→ TEXT BLOCK
☆ ☆ ☆ ☆
Pregnancy and childbirth are indeed some processes that are both joyful and painful. And although a woman goes through a lot during her 9 months of pregnancy and labour, the moment she sees her little baby for the first time, all those troubles just vanish away. A mother is indeed one special and unique creation of God. But, no one learns everything about pregnancy and childbirth when they are born. It takes research and help from people all around to understand this process. Yet, there are certain common questions that can sometimes go unanswered and are yet important. To answer such questions we have made a list with their answers.

1. “How soon can I do a pregnancy test?”

Over-the-counter tests are sensitive and can detect the pregnancy hormone in urine by the day of your missed period and sometimes a day or two before your expected period. If you get a negative result on the day of your expected period but your cycle hasn't started, try repeating the test in 48 hours. Most urine tests are accurate a week after your expected period. It is recommended that you take the test in the morning immediately after waking up as it will give a more precise result.

2. “How can I tell if I am ovulating?”

There are a few ways. You may notice that your cervical mucus changes during ovulation, becoming clear, thin, and stretchy. Some women can actually feel a twinge or even pain on one side of their lower abdomen during ovulation. If you still have trouble understanding when you are ovulating, then you can also purchase an ovulation kit which will help you determine if you are ovulating and how far into your cycle you are. By having sex when you are ovulating, you can significantly increase your chances of getting pregnant.

3. “Can I get pregnant even when I have period bleeding?”

No, it is not possible for you to get pregnant once your periods bleeding starts. Although, it is sometimes possible that you mistake your implantation bleeding for menstrual cycle bleeding. Implantation bleeding is lighter and shorter in duration than a menstrual period but it can still be difficult to tell which you're experiencing. If you're unsure, take a pregnancy test in a week for a definitive result.
☆ ☆ ☆ ☆
→ INFORMATION PROVIDED
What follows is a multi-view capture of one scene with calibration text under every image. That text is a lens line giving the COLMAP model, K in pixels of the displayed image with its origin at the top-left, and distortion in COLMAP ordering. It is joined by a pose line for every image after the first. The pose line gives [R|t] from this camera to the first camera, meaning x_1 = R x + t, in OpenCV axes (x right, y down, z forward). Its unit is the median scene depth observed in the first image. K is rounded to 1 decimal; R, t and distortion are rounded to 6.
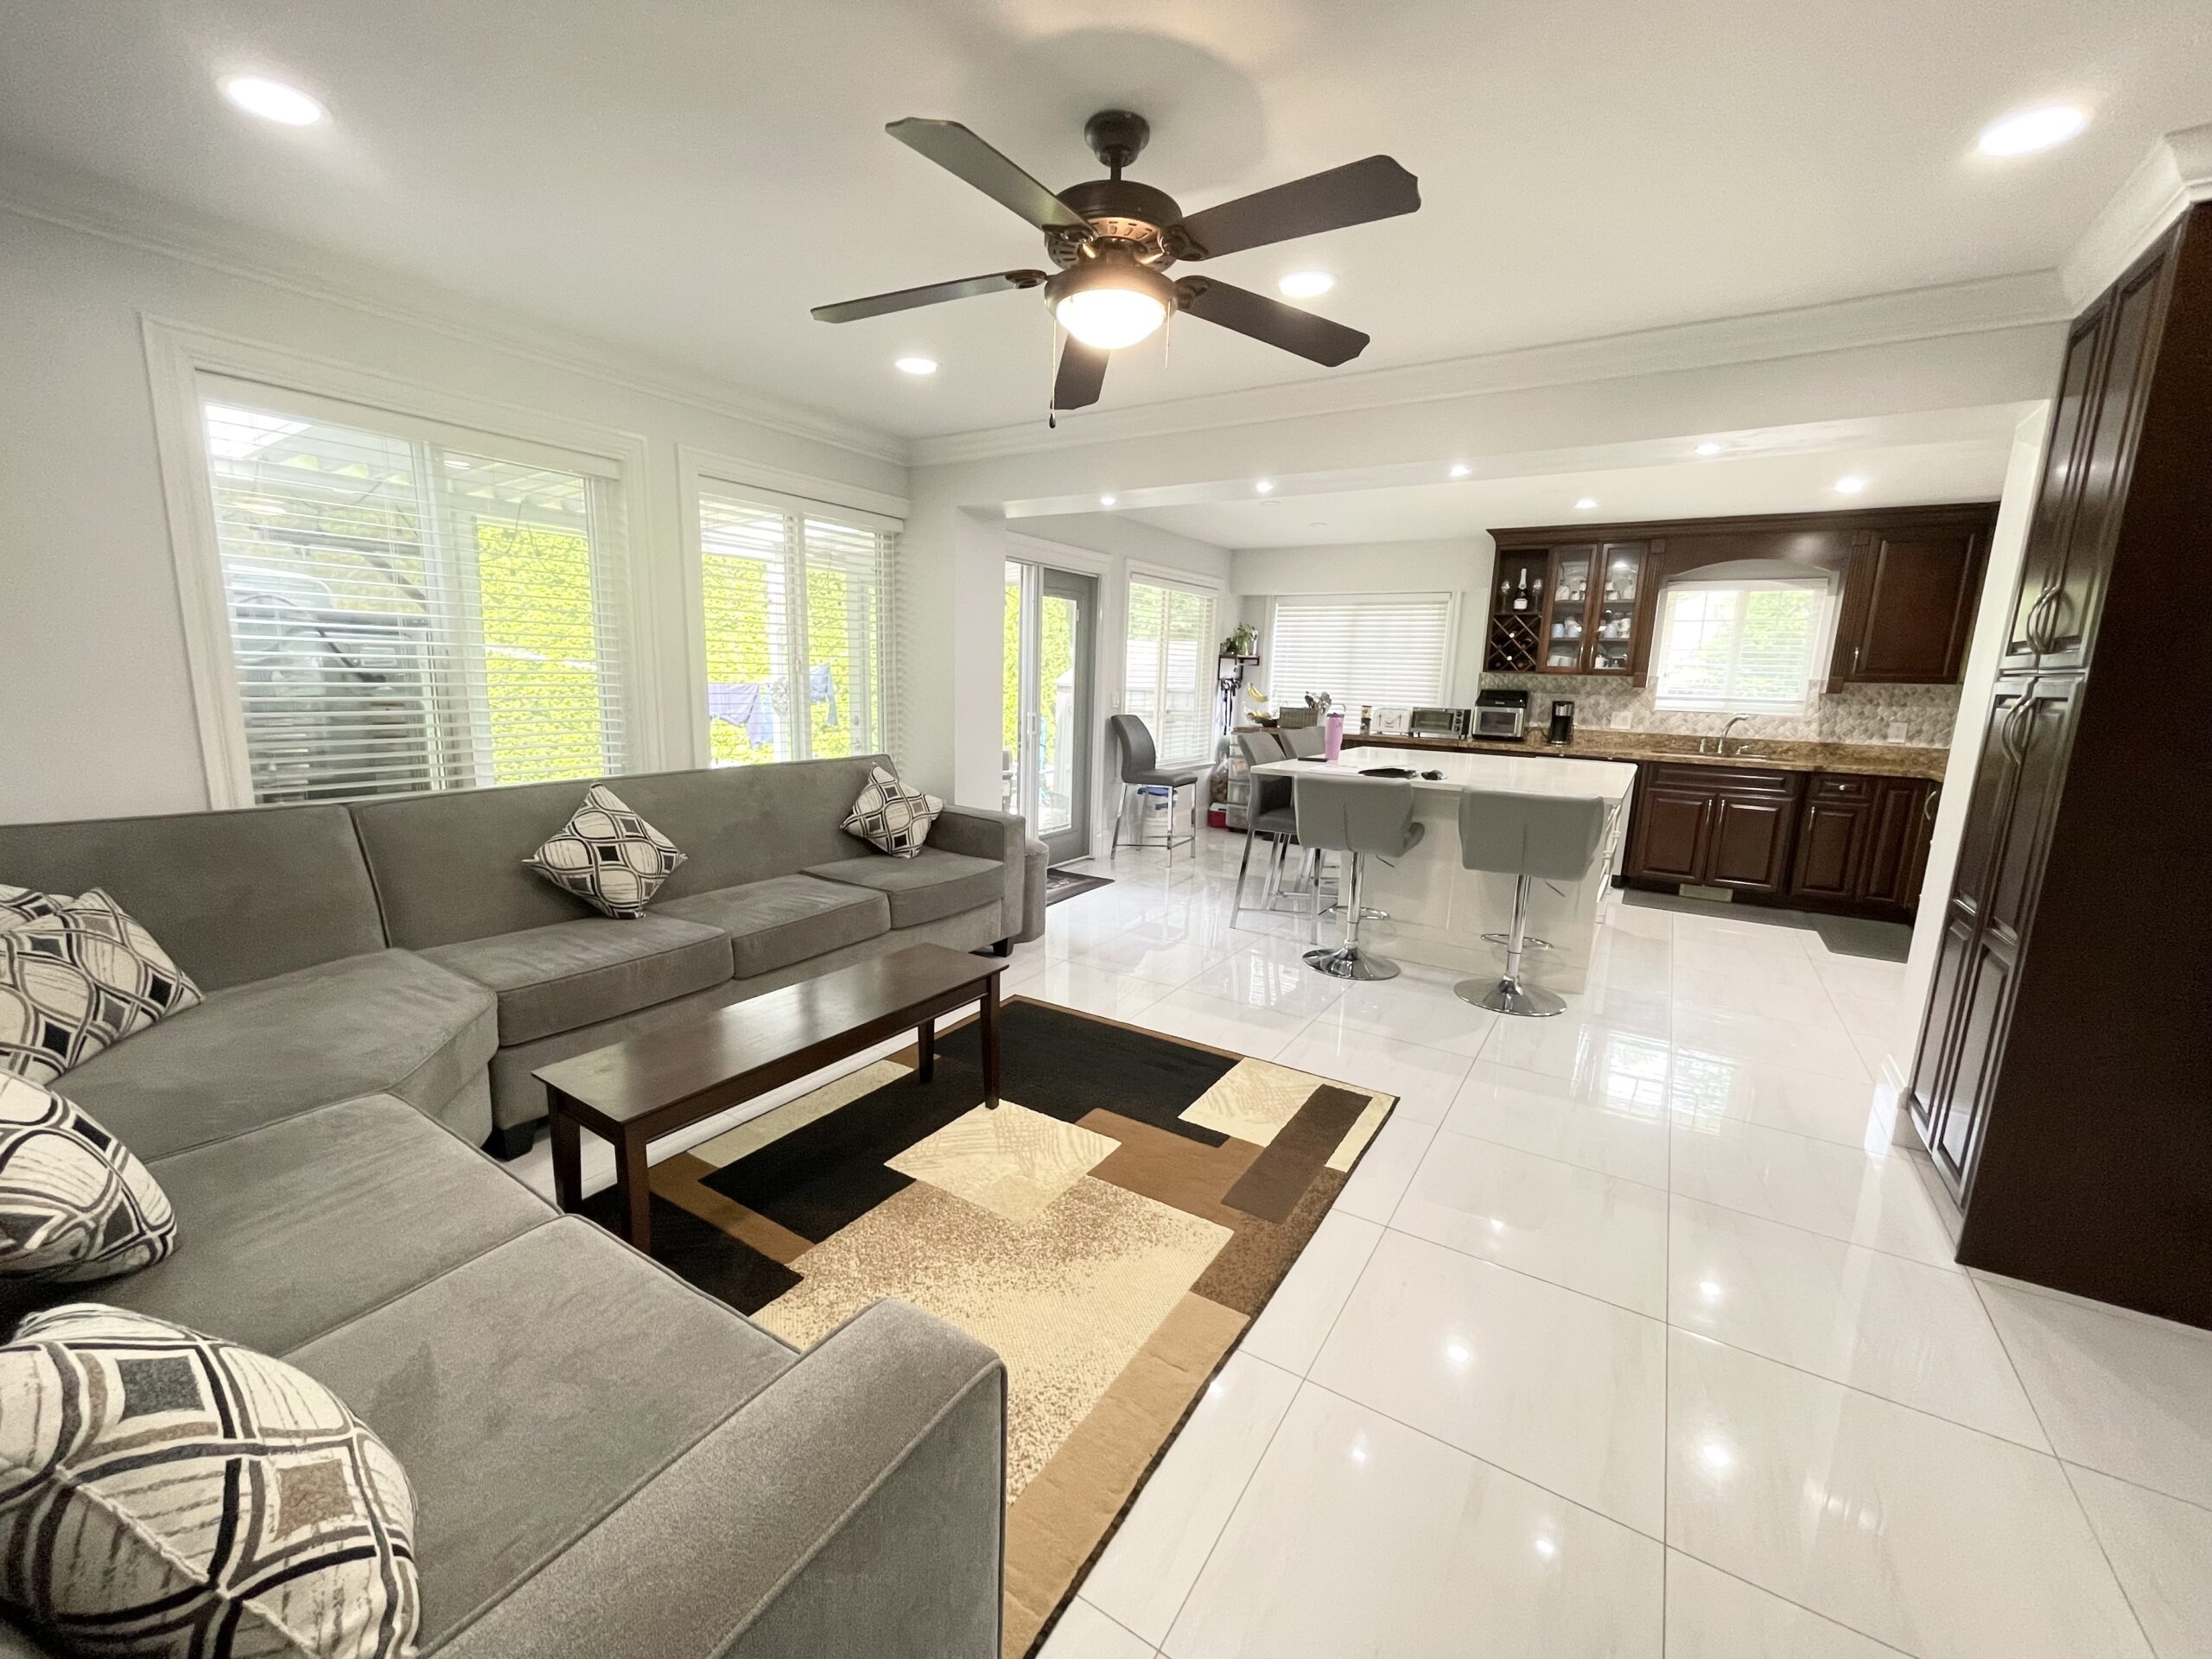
lens RADIAL K [[891.0, 0, 1106.0], [0, 891.0, 829.5], [0, 0, 1]] dist [-0.001960, -0.000239]
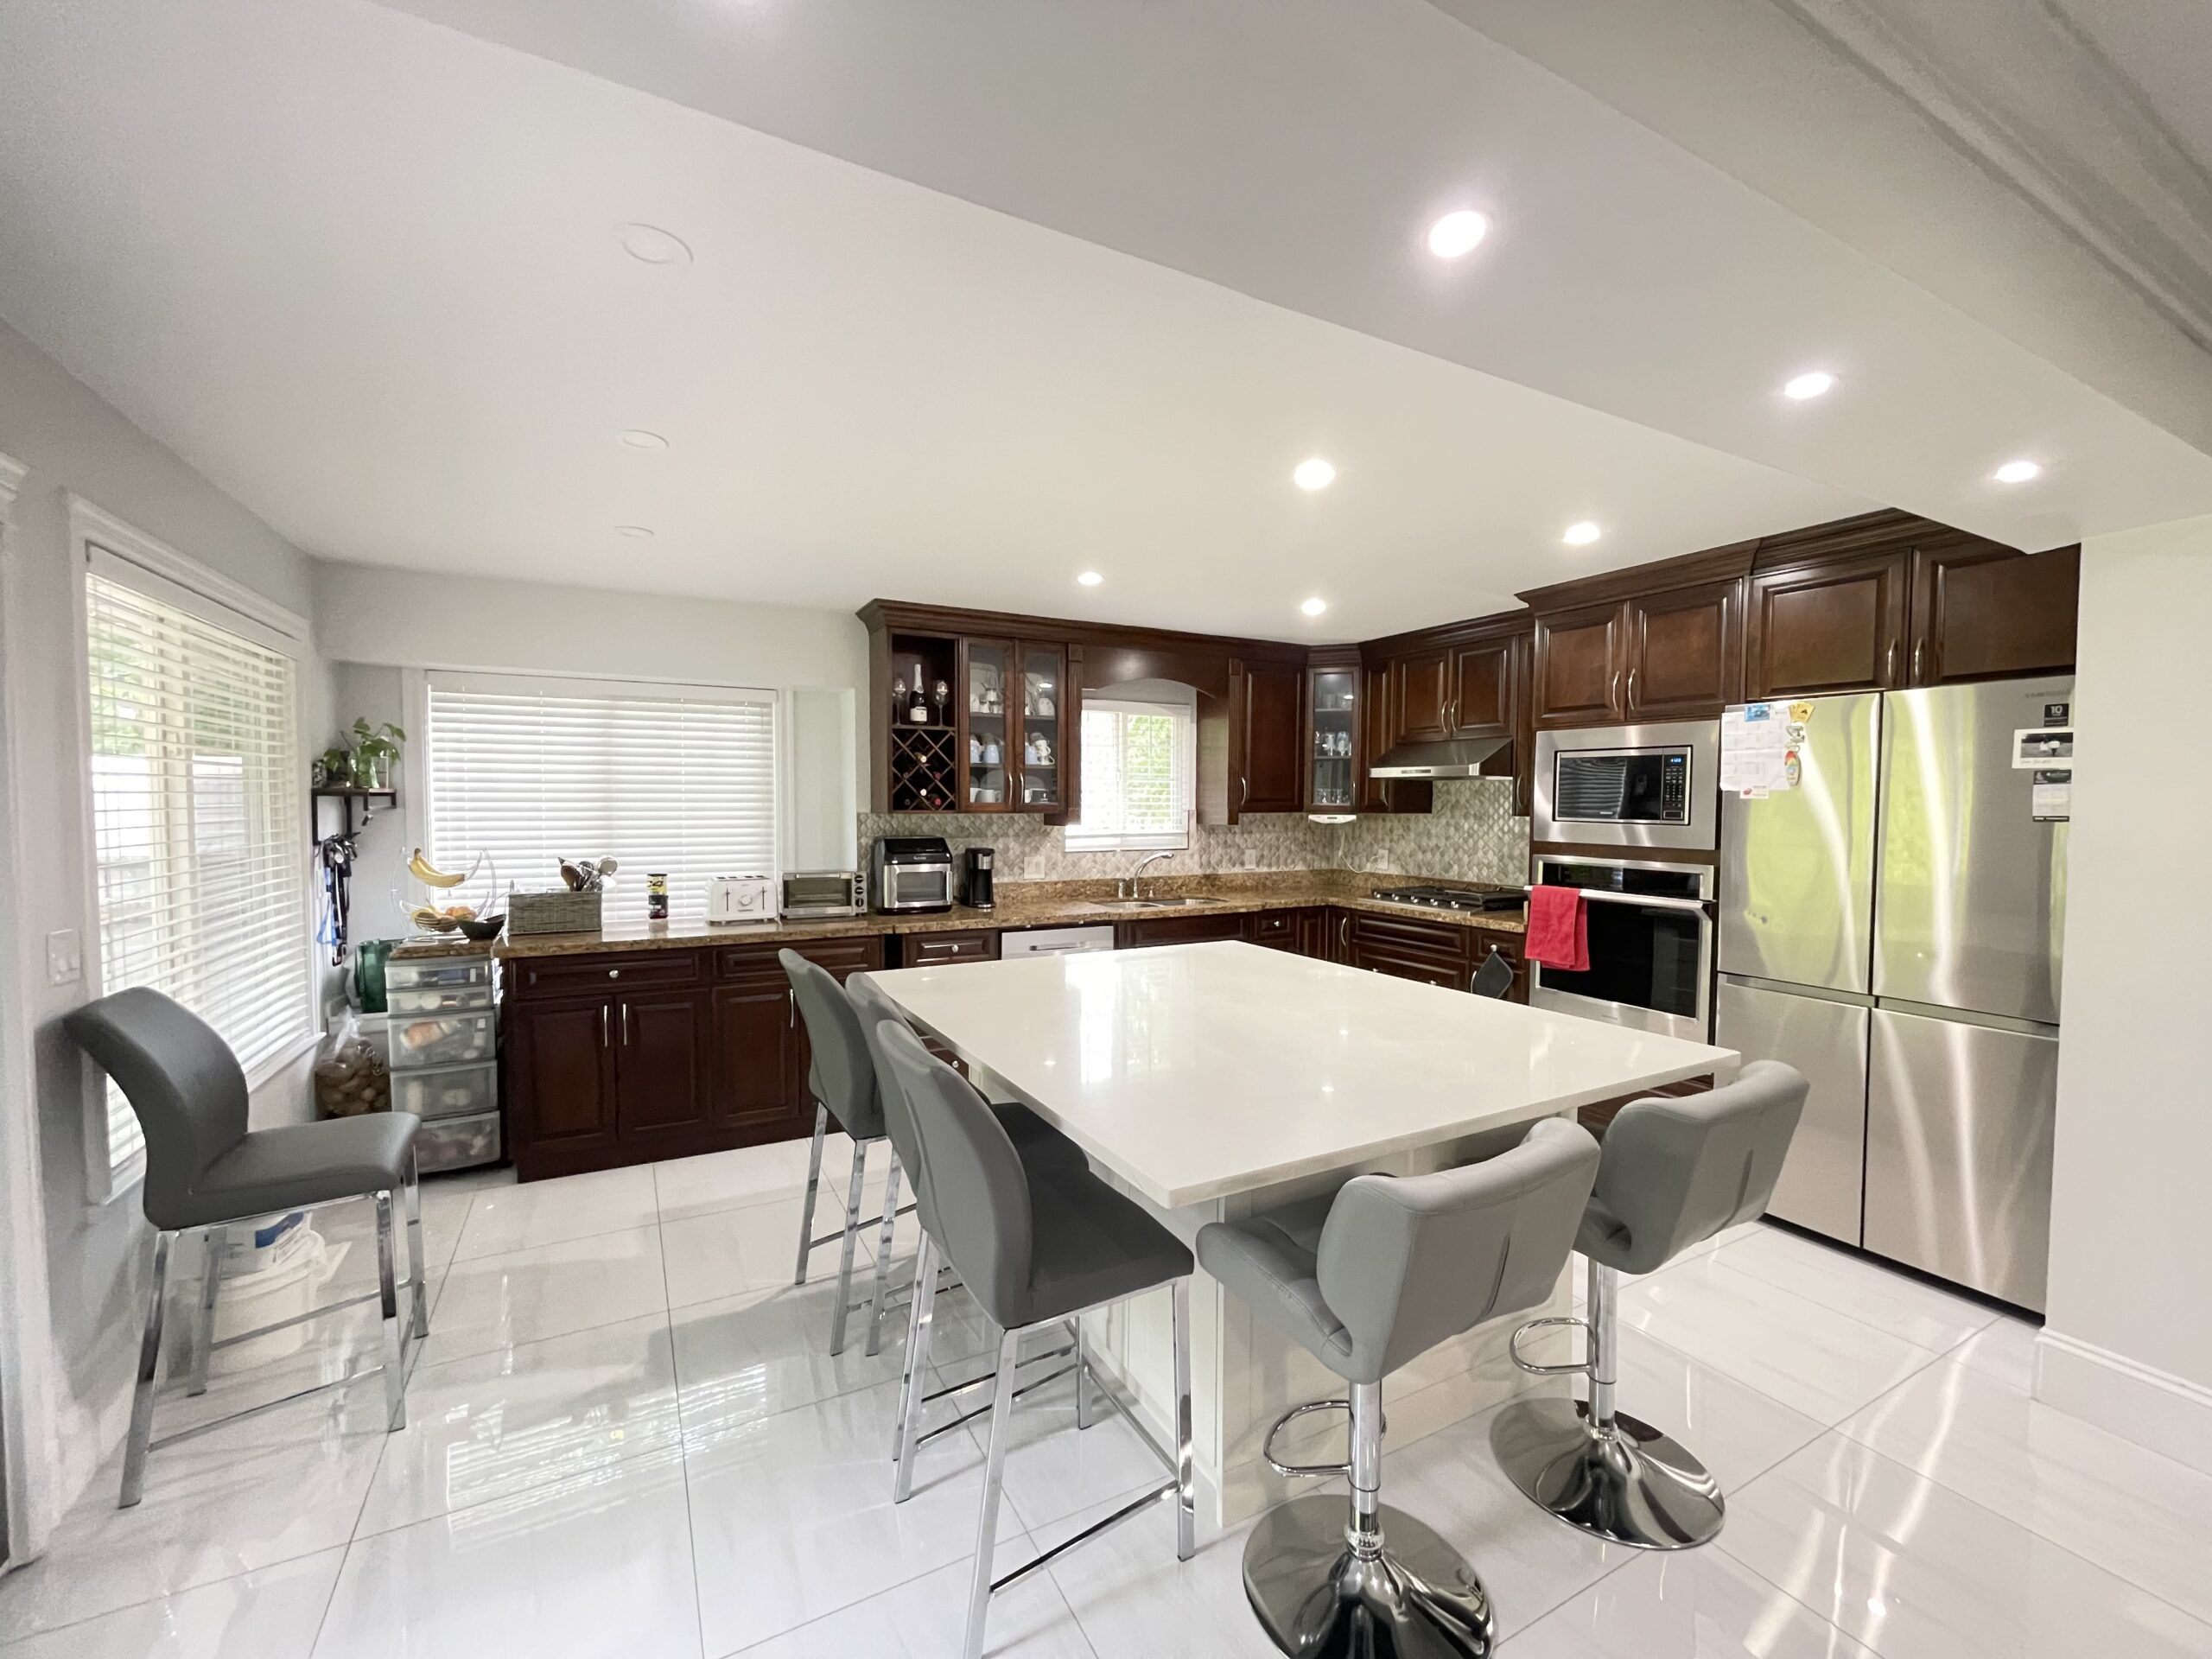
lens RADIAL K [[891.0, 0, 1106.0], [0, 891.0, 829.5], [0, 0, 1]] dist [-0.001960, -0.000239]
pose [[0.497330, -0.052826, 0.865951, -0.070423], [0.163810, 0.985908, -0.033935, -0.123563], [-0.851956, 0.158728, 0.498976, 0.572440]]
☆ ☆ ☆ ☆
→ QUESTIONS TO ANSWER
(a) According to the pregnancy questions text, why should a pregnancy test be taken in the morning right after waking up? Answer in one to three sentences.
(b) In the pregnancy questions text, how long should someone wait before repeating a test that came back negative on the day of the expected period, if the cycle hasn't started?
(c) Write a continuation of the pregnancy questions text, starting after its final sentence.

→ YOUR WRITTEN ANSWERS
(a) Taking the test immediately after waking up gives a more precise result.

(b) 48 hours.

(c)
4. “Can birth control pills affect my chances of getting pregnant in future?”

Long-term birth control pills do not affect your fertility. In fact, most women begin ovulating within three months of stopping birth control. However, the dosage of the pill also plays an important role and hence the pill should be taken in controlled quantities. Once you stop taking the pill, you will be able to determine your ovulation cycle in 2-3 months. Then you can try getting pregnant accordingly.

5. “How do I know whether my cycle is normal or not?”

Although the average cycle occurs every 28 to 32 days, some variation each month is common. In fact, it would be unusual to have a period every 28 days on the dot with no deviation. A menstrual cycle will be improper if your cycle is repeating as soon as every 14 days or if you are missing months between your cycle.

6. “Is there a particular time I should have sex to get pregnant?”

Because the sperm lives for three to five days, conception is more likely to occur when intercourse happens a few days before ovulation. Most women ovulate at the midpoint of their cycle. So, if you have a typical 28-day cycle, you'll ovulate 14 days after your last period began. Every woman is unique, so it's helpful to track the length of your cycles to better anticipate ovulation. You can also use an ovulation kit in order to determine the time when you are ovulating and then you can have intercourse accordingly.